● Task details: List every price given in euro cents per kilogram in the dairy market article, noting what each one is paid for.

● Extract to read:
● ● ● ● ●

Climbing back up the hill

Written by  Steve Spencer
The global dairy picture is looking better for the next nine months as milk production slows in Europe and NZ. The global dairy picture is looking better for the next nine months as milk production slows in Europe and NZ.

With Australian farmers focussed on the big wet across the country’s south, let’s look at the background -- how the dairy market is behaving, and what it means for farmgate prices.

Before this season began, we predicted a milk price range of $4.80-$5.20/kgMS in southern states and that still looks good based on announced opening prices and step-ups.

But as part of that, we estimated the commodity value at $4.10/kgMS. So how are we tracking on that front?

Based on spot prices at the end of September (Figure 1), the weekly spot commodity value reached $4.70/kgMS. That’s good news, right? Yet does that mean a strong price rise?

Not so fast.

Our spot milk value is a lead indicator of actual achieved prices. It is based on spot quotes that on our analysis over time lead actual prices by three to four months. That means the relevant period we should focus on in the current season is from March 2016 through to the end of the first quarter 2017.

As you can see in the chart (Figure 2), the spot value took a long time to climb back up the hill towards $4/kgMS. In that time, the value of the A$ was virtually unchanged; the uplift has come mostly from improved prices of cheddar, skim milk powder and butter, as shown.

There’s recently been a sudden jump in spot prices. Between mid-August and mid-September our spot milk value jumped quickly as successive strong GDT results pushed market expectations higher, as some buyers came back to the market, partly because they feared that supplies may get harder to obtain later in the year.

But our spot value did not go past the forecast average until the second week of September and has held its ground since.

Based on how long the spot value sat below the $4/kgMS mark, in order for our full-year forecast to be met, the weekly spot value has to stay about $4.50/kgMS for the rest of the season, and obviously higher if full-year prices beyond our range are achievable.

The world market has to keep firming if that higher value is to be realised. So what could get in the way of that?

The global picture is looking better for the next six to nine months as the effect of the milk supply slowdowns in Europe and NZ combine to reduce the expected tonnages of product available for export.

The EU is the most important of these and its output is expected to shrink in the December quarter of 2016 by close to 3% versus last year.

Milk output in the final quarter of last year was stunning, so this is not a major cutback, and creative policy measures are being used to achieve that result.

Not only is the European Commission kicking in 14 euro c/kg for every kilogram of milk cut from production, individual countries are also chiming in, e.g. France, as are some companies. At least 50,000 farmers have applied to take EU taxpayers’ money and are promising to cut output.

Dutch co-op FrieslandCampina is also paying 6-10 euro c/kg for reductions in milk over the next six months.

However, other factors are in play. Farmgate prices are again rising and this will persist given the recovery in EU wholesale product prices in recent months. Feed input costs remain low, so black ink may not be far off for many farmers.

Milk prices have been low for months, and milk supply was in steady decline before these incentives took effect.

Because the intervention system is taking a lot of milk powder off the market, milk is scarce in some regions, creating other tensions. For example, the spot market for raw milk in the Netherlands is this week offering 40 euro c/kg. It’s worth more for some to actually increase output.

The net effect of these competing influences on milk supply will be interesting.

The more complex piece of the puzzle is how EU processors use their milk. As milk supply slows, and a massive stockpile of skim milk powder sits in warehouses around the region, processors will seek other uses – most likely in more valuable cheese lines.

Meanwhile New Zealand’s season is finely poised. Most Kiwis forsee less milk over the season, to help with the global re-balance.

But milk prices for the season will now easily exceed NZ$5/kgMS which, coupled with a good season for many farmers, may encourage more to increase milk flows. Once a cash break-even is reached, every kg helps restore cashflows.

The overall picture is improving nicely for the second half of this season, but many local producers who have culled cows may not have enough milk to take advantage of the turnaround.

• Steve Spencer is a director of Australian food analysis and consulting company, Fresh Agenda.

● ● ● ● ●

● Extracted information:
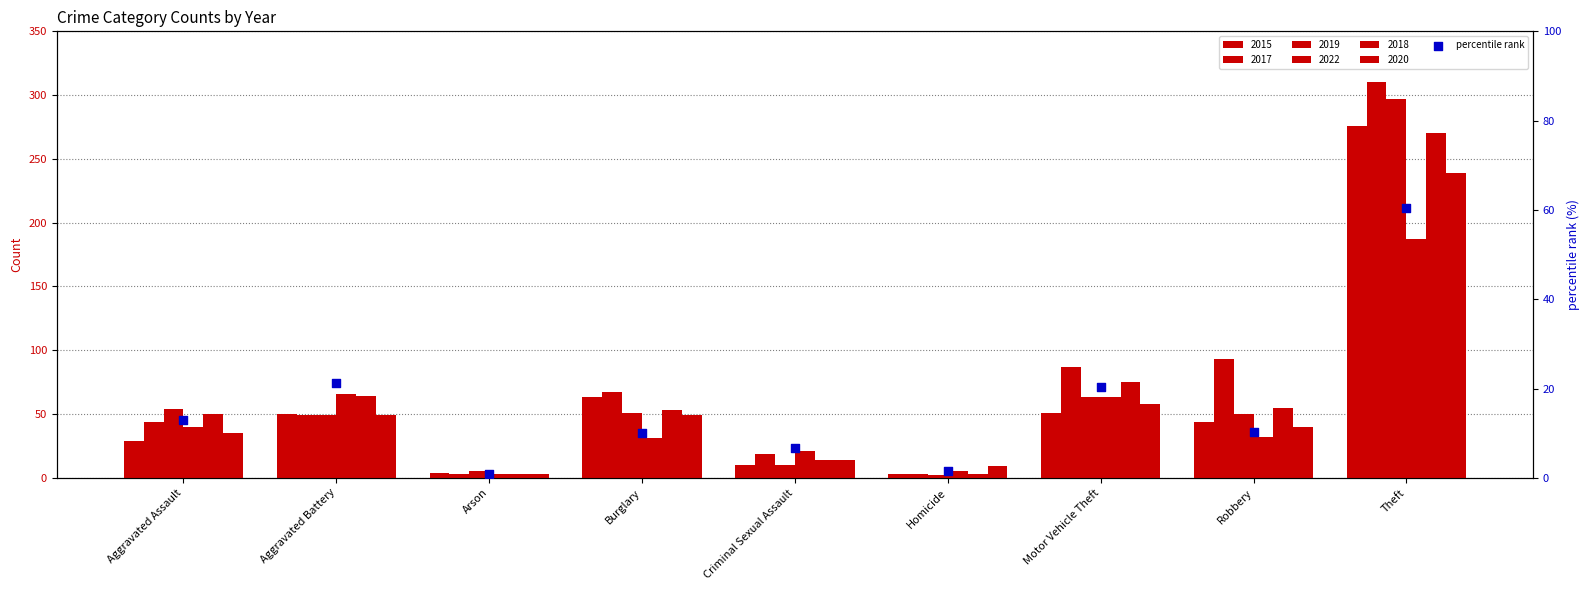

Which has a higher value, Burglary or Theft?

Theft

● ● ● ● ●

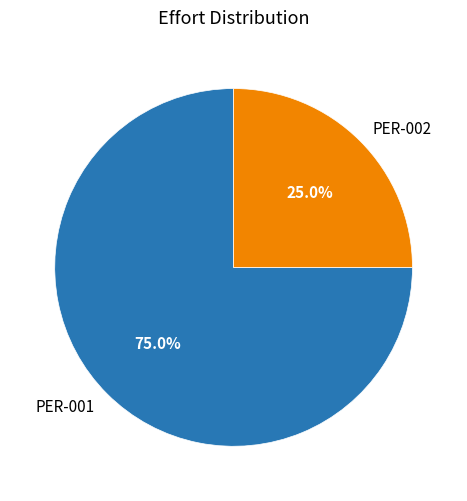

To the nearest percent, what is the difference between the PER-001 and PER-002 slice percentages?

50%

● ● ● ● ●

● Written solution:
- 14 euro c/kg: paid by the European Commission for every kilogram of milk cut from production
- 6-10 euro c/kg: paid by Dutch co-op FrieslandCampina for reductions in milk over the next six months
- 40 euro c/kg: offered this week on the spot market for raw milk in the Netherlands